- Decades:: 1930s; 1940s; 1950s; 1960s; 1970s;
- See also:: Other events of 1958; History of Romania; Timeline of Romanian history; Years in Romania;

= 1958 in Romania =

Events from the year 1958 in Romania. The year saw the end of the Soviet occupation of Romania with the last Soviet troops leaving the country.

==Incumbents==
- President of the Provisional Presidium of the Republic:
  - Petru Groza (until 7 January).
  - Ion Gheorghe Maurer (from 11 January).
- Prime Minister: Chivu Stoica.
- General Secretary of the Romanian Communist Party: Gheorghe Gheorghiu-Dej.

==Events==
- 20 February – A Hungarian delegation, including János Kádár, visits Romania. They make explicit that Hungary has no territorial claims over Hungarian-speaking part of the country.
- 27 May – Soviet Premier Nikita Khrushchev declares that Soviet troops will withdraw from Romania.
- 6 June – The start of a three-day trial of four students who organised a conference to celebrate the 500th anniversary of the crowning of Stephen the Great.

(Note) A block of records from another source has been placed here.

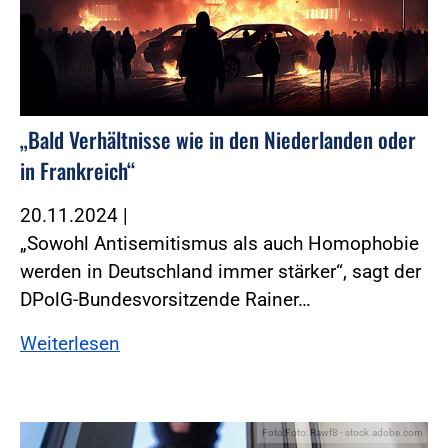
„Bald Verhältnisse wie in den Niederlanden oder
in Frankreich“
20.11.2024
|
„Sowohl Antisemitismus als auch Homophobie
werden in Deutschland immer stärker“, sagt der
DPolG-Bundesvorsitzende Rainer…
Weiterlesen
Foto:Foto: Rawf8 - stock.adobe.com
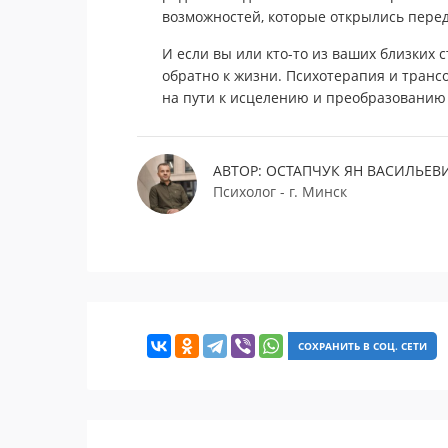
возможностей, которые открылись перед
И если вы или кто-то из ваших близких с
обратно к жизни. Психотерапия и тран
на пути к исцелению и преобразованию
АВТОР: ОСТАПЧУК ЯН ВАСИЛЬЕВ
Психолог - г. Минск
СОХРАНИТЬ В СОЦ. СЕТИ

They are found guilty and imprisoned until 1964.
- 21 July – In response to the Hungarian Revolution of 1956, the Great National Assembly passes Decree 318, stating that contacting foreigners to declare Romania neutral carries the death penalty.
- 25 July – The last Soviet troops leave Romania, ending the Soviet occupation.
- 14 November – Romania establishes its first diplomatic relations at the embassy level with a sub-Saharan country, Guinea.
- Unknown – The last Csángós school is closed as part of the Romanianization of Western Moldavia.

==Art and literature==
- Ciulinii Bărăganului, a Franco-Romanian film directed by Louis Daquin and Gheorghe Vitanidis, based on a novel of the same title by Panait Istrati, was nominated for the Golden Palm award at the 1958 Cannes Film Festival.

==Births==
- 10 February – Olga Homeghi, rower, gold medal winner at the 1984 and 1988 Summer Olympics.
- 9 March – Cornelia Catangă, lăutari musician (died 2021).
- 25 June – Gigi Becali, businessman and politician.
- 29 June – Oana Lungescu, journalist and NATO principal spokesperson.
- 4 July – Elena Horvat, rower, gold medal winner at the 1984 Summer Olympics.
- 23 August – Iosif Matula, politician and member of the European Parliament.
- 6 November – Elena Bondar, rower, bronze medal winner at the 1980 Summer Olympics.

==Deaths==
- 7 January – Petru Groza, President since 1952 and Prime Minister between 1945 and 1952 (born 1884).
- 17 February – Natalie Bierle, film actress who used the pseudonym Tala Birell (born 1907).
- 26 May – Constantin Cantacuzino, aviator, the leading Romanian fighter ace in World War II (born 1905).
- 24 August –Veronica Antal, professed member of the Secular Franciscan Order, the first Romanian woman to be beatified, on 22 September 2018 (born 1935).
- 2 September – Iosif Capotă, physician who led a group of anti-communist resistance fighters, executed at Gherla Prison (born 1912).
- 7 December – Constantin Brăiloiu, composer and ethnomusicologist (born 1893).